What the task asks => Once the line holding "Medios de pago" is written out, stop; begin at the first line of the material below and retype exactly, dropping pictures.

Given records =>

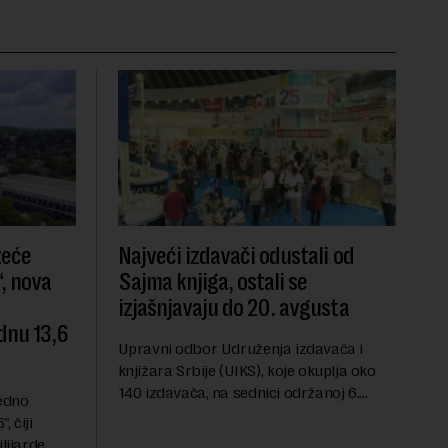
zeće
Najveći izdavači odustali od
, nova
Sajma knjiga, ostali se
izjašnjavaju do 20. avgusta
dnu 13,6
Upravni odbor Udruženja izdavača i
knjižara Srbije (UIKS), koje okuplja oko
140 izdavača, na sednici održanoj 6.
redno
avgusta sugerisao je svojim članicama
 čiji
da odustanu od učešća na predstojećem
lijarde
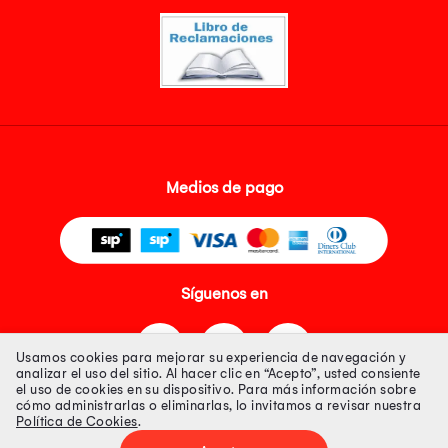
Medios de pago
Síguenos en
Usamos cookies para mejorar su experiencia de navegación y
analizar el uso del sitio. Al hacer clic en “Acepto”, usted consiente
el uso de cookies en su dispositivo. Para más información sobre
cómo administrarlas o eliminarlas, lo invitamos a revisar nuestra
Política de Cookies
.
Tienda 100% Segura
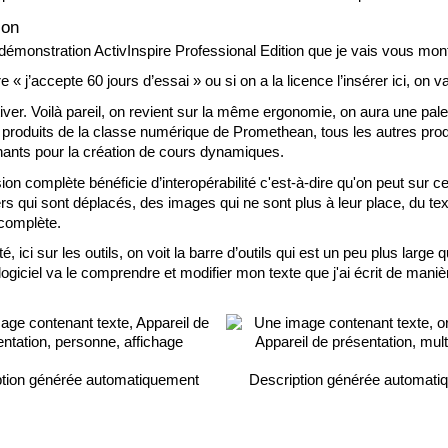
ion
démonstration ActivInspire Professional Edition que je vais vous montr
 « j’accepte 60 jours d’essai » ou si on a la licence l’insérer ici, on 
iver. Voilà pareil, on revient sur la même ergonomie, on aura une palet
c les produits de la classe numérique de Promethean, tous les autres pr
nants pour la création de cours dynamiques. 
sion complète bénéficie d’interopérabilité c'est-à-dire qu'on peut sur 
 qui sont déplacés, des images qui ne sont plus à leur place, du texte
 complète. 
ité, ici sur les outils, on voit la barre d’outils qui est un peu plus lar
 logiciel va le comprendre et modifier mon texte que j'ai écrit de mani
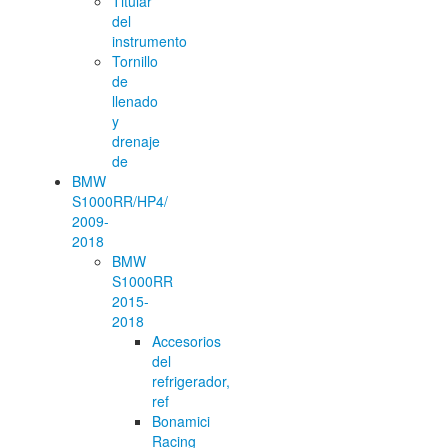
Titular
del
instrumento
Tornillo
de
llenado
y
drenaje
de
BMW
S1000RR/HP4/
2009-
2018
BMW
S1000RR
2015-
2018
Accesorios
del
refrigerador,
ref
Bonamici
Racing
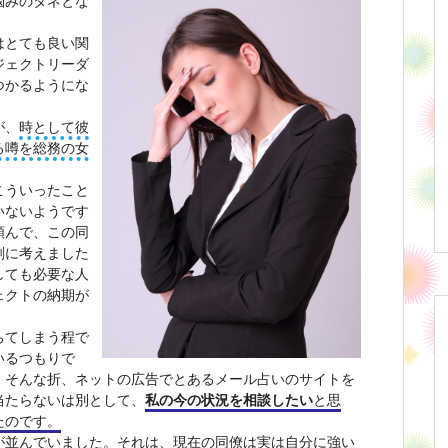
悩みのタネとな
はとても良い関
ジェクトリーダ
つかるようにな
が、
時として彼
る噂を総務の女
こういったこと
いないようです
頼んで、この同
剣に考えました
しても必要な人
ェクトの納期が
ちてしまう程で
いるつもりで
。そんな折、ネットの広告でとあるメール占いのサイトを
当たらないは別として、
私の今の状況を相談したい
と思
たのです。
が並んでいました。それは、現在の同僚は実は自分に強い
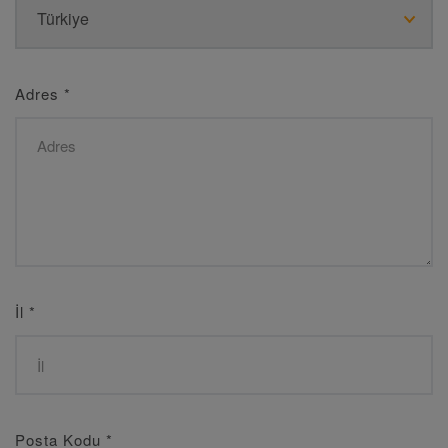
Adres
*
İl
*
Posta Kodu
*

Response to the exercise =>
zeće
Najveći izdavači odustali od
, nova
Sajma knjiga, ostali se
izjašnjavaju do 20. avgusta
dnu 13,6
Upravni odbor Udruženja izdavača i
knjižara Srbije (UIKS), koje okuplja oko
140 izdavača, na sednici održanoj 6.
redno
avgusta sugerisao je svojim članicama
 čiji
da odustanu od učešća na predstojećem
lijarde
Medios de pago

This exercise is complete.